Video Transcript
Two cars travel along a straight
road. Both cars accelerate at five meters
per second squared as they travel. At point A, car I is at rest and
car II has a velocity of 20 meters per second. At point B, car II has a velocity
of 30 meters per second. Car I has a velocity of 30 meters
per second when it is at point C. What is the distance between point
B and point C to the nearest meter?
The question is telling us that two
cars are traveling along a straight road. Both cars pass point A, and the
question is asking us to calculate the distance between point B and point C. We’re told that both cars
accelerate at five meters per second squared along a straight road. This means that the cars don’t
change direction, so we can assume that their acceleration is constant.
At point A, car I is at rest. In this context, the phrase “at
rest” means “not moving.” Therefore, car I’s initial velocity
at point A is zero meters per second. As for car II, we’re told that it
has an initial velocity of 20 meters per second at point A. Both cars accelerate and reach a
velocity of 30 meters per second, but at different points. Car I reaches 30 meters per second
at point C, while car II reaches 30 meters per second at point B.
The simplest way to calculate the
distance between point B and point C using the information given will be in three
steps. First, we will calculate the
distance traveled by car I to get from point A to point C. Then, we’ll calculate the distance
traveled by car II to get from point A to point B. After that, we can calculate the
difference between these two distances to find the distance between point B and
point C.
Since this question has given us
the initial velocity, final velocity, and acceleration of each car and is asking us
to find a distance, we need to use an equation of motion that combines all of these
quantities to help us answer the question. This type of equation is known as a
kinematic equation. The particular kinematic equation
that we want here is 𝑣 squared equals 𝑢 squared plus two times 𝑎 times 𝑠, where
𝑣 is the final velocity, 𝑢 is the initial velocity, 𝑎 is the acceleration, and 𝑠
is the distance moved.
In all the cases we’ll need this
equation, we will be solving for the distance 𝑠. So, we need to rearrange the
equation in order to make 𝑠 the subject. First, we can subtract 𝑢 squared
from both sides. After canceling out the positive
and negative 𝑢 squared terms on the right-hand side, we are left with 𝑣 squared
minus 𝑢 squared equals two times 𝑎 times 𝑠. Let’s now divide both sides by two
𝑎. Canceling two 𝑎 from the numerator
and denominator on the right, we have that 𝑠 is equal to 𝑣 squared minus 𝑢
squared all divided by two 𝑎.
Let’s use this equation to
calculate the distance traveled by car I to get from point A to point C. Car I’s initial velocity at point A
is zero meters per second, and we’ll label this as 𝑢 one. Its final velocity at point C is 30
meters per second, which we’ll label as 𝑣 one. Finally, the car’s acceleration is
five meters per second squared, which is our value of 𝑎.

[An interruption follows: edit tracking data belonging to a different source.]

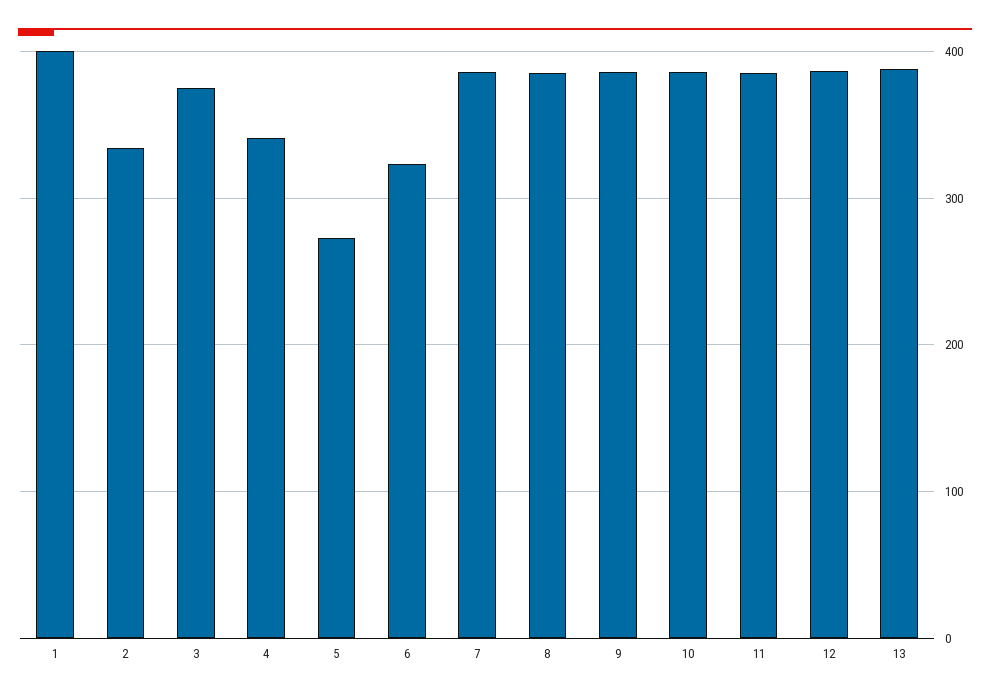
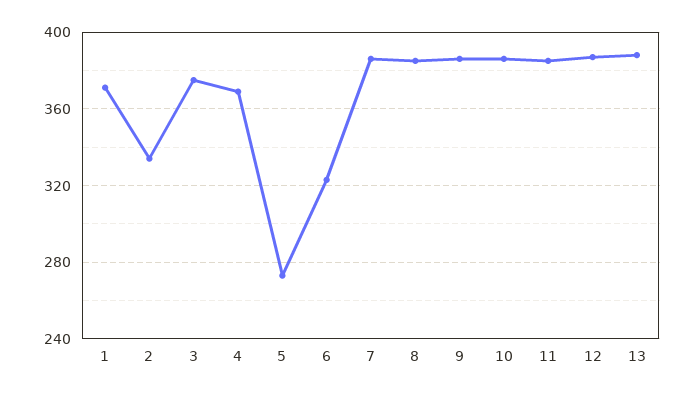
1: 400 -> 370
4: 340 -> 370

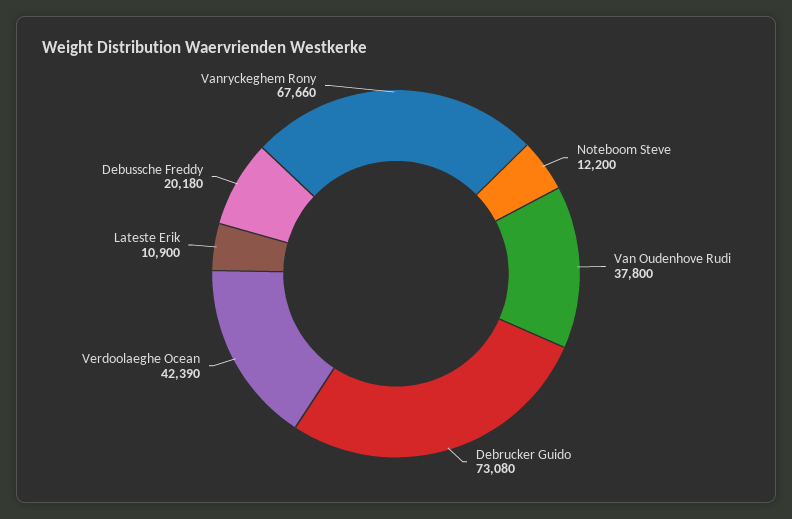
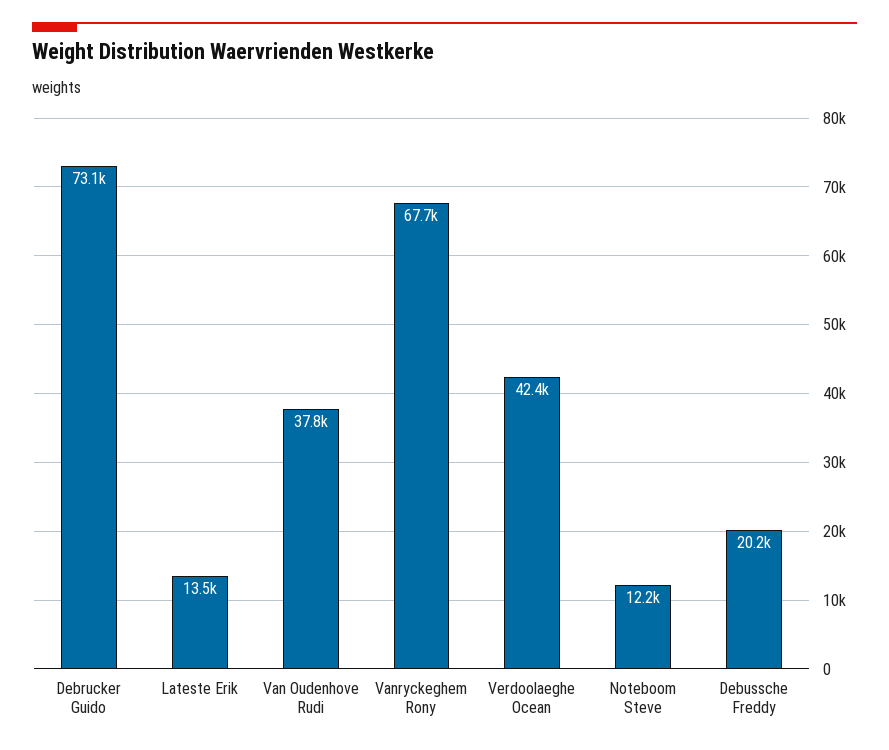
Lateste Erik: 10900 -> 13500

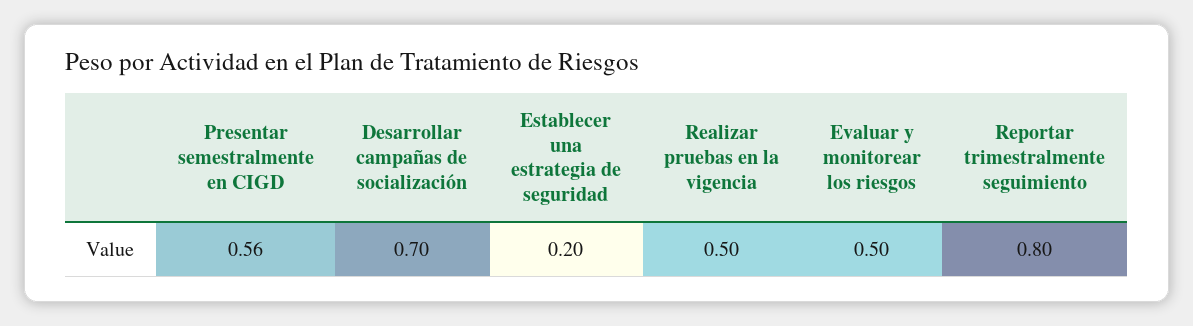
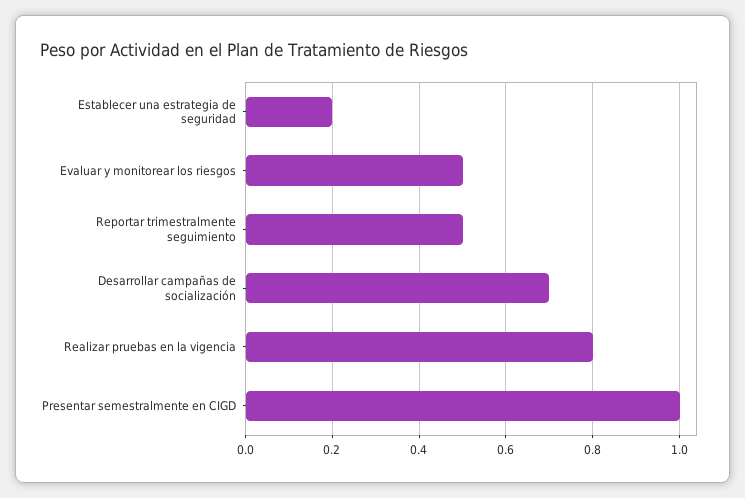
Presentar semestralmente en CIGD: 0.56 -> 1
Realizar pruebas en la vigencia: 0.5 -> 0.8
Reportar trimestralmente seguimiento: 0.8 -> 0.5

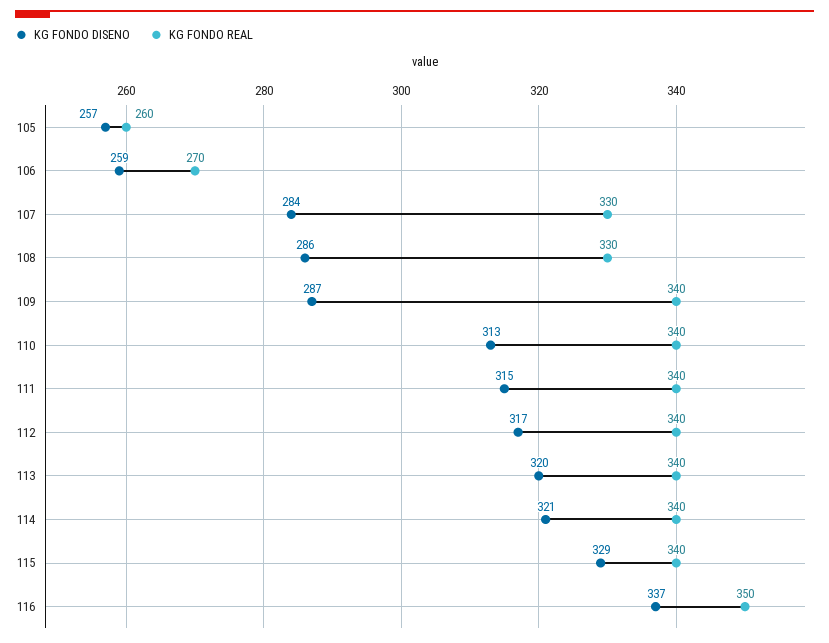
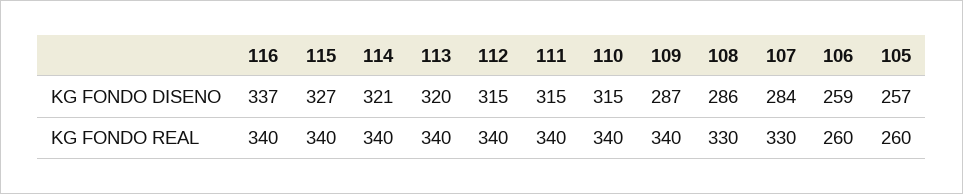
KG FONDO REAL, 106: 270 -> 260
KG FONDO DISENO, 110: 313 -> 315
KG FONDO DISENO, 112: 317 -> 315
KG FONDO DISENO, 115: 329 -> 327
KG FONDO REAL, 116: 350 -> 340

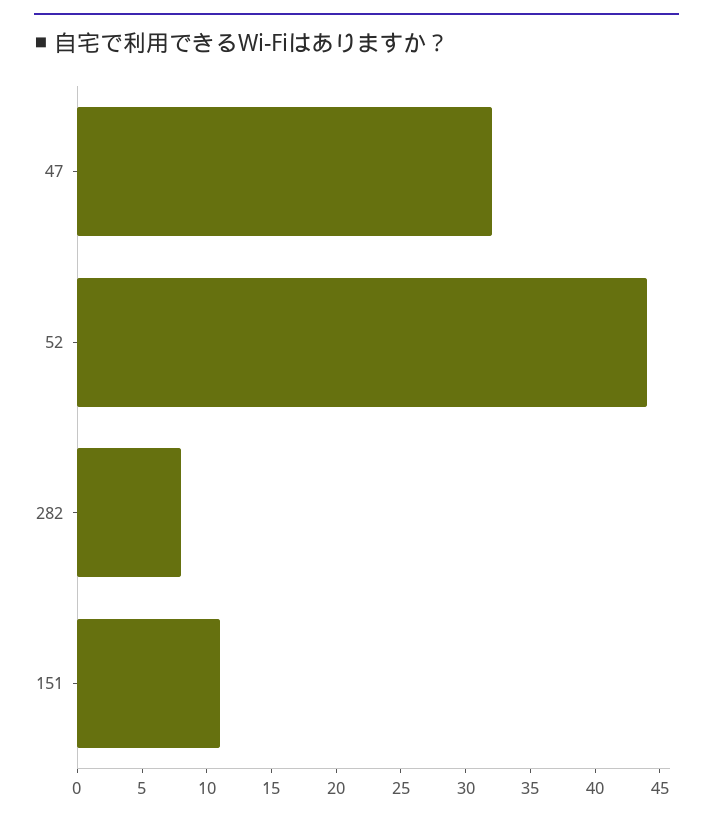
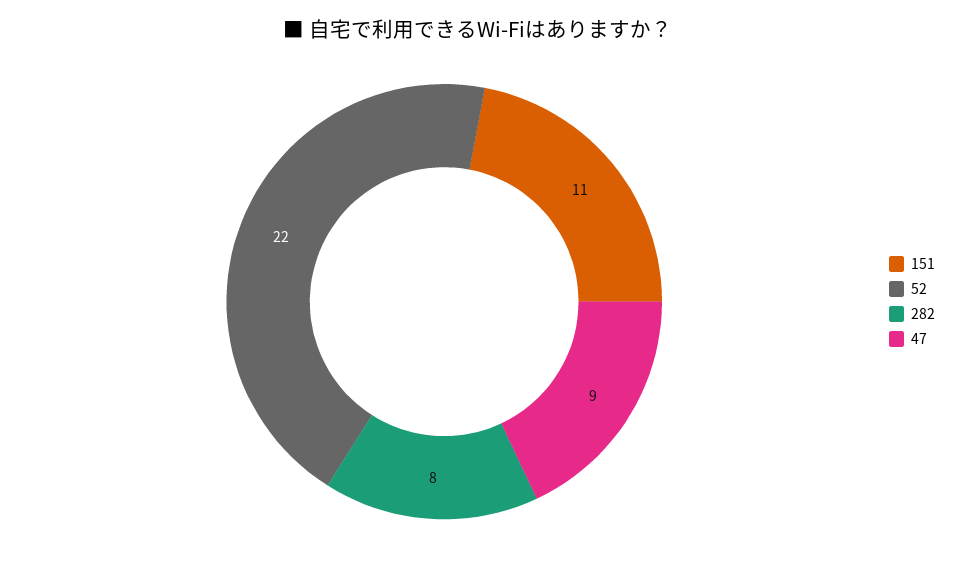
47: 32 -> 9
52: 44 -> 22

After substituting these values
into this equation, we have that the distance from A to C, which we’ll call 𝑠 one,
is equal to the square of 30 meters per second minus the square of zero meters per
second all divided by two times five meters per second squared. This works out as 90 meters. So, we’ve found that the distance
car I travels to get from point A to point C is 90 meters, thus completing step
one.
Let’s now calculate the distance
traveled by car II to get from point A to point B, using the same method as we did
for car I. Car II’s initial velocity is 20
meters per second, and we’ll label this as 𝑢 two. Its final velocity is 30 meters per
second, and we’ll call this 𝑣 two. Its acceleration is the same value,
𝑎 equals five meters per second squared, that we had for car I.
Substituting these values into this
equation, we have that the distance from A to B, which we’ll call 𝑠 two, is equal
to the square of 30 meters per second minus the square of 20 meters per second all
divided by two times five meters per second squared. Evaluating this gives a result for
𝑠 two of 50 meters. This is our value for the distance
from point A to point B.
Now that we’ve calculated the
distance from A to B as well as that from A to C, the last step that we need to take
is to calculate the difference between these two distances that we have just
found. This will be the distance between
point B and point C. This distance will be equal to 𝑠
one minus 𝑠 two, which is 90 meters minus 50 meters. This is equal to 40 meters. This completes our third step. The question asks us to give the
answer to the nearest meter. Our answer is 40 meters, which is
already an integer number of meters. Therefore, we don’t need to round
this result; we already have our answer. The distance between point B and
point C is equal to 40 meters.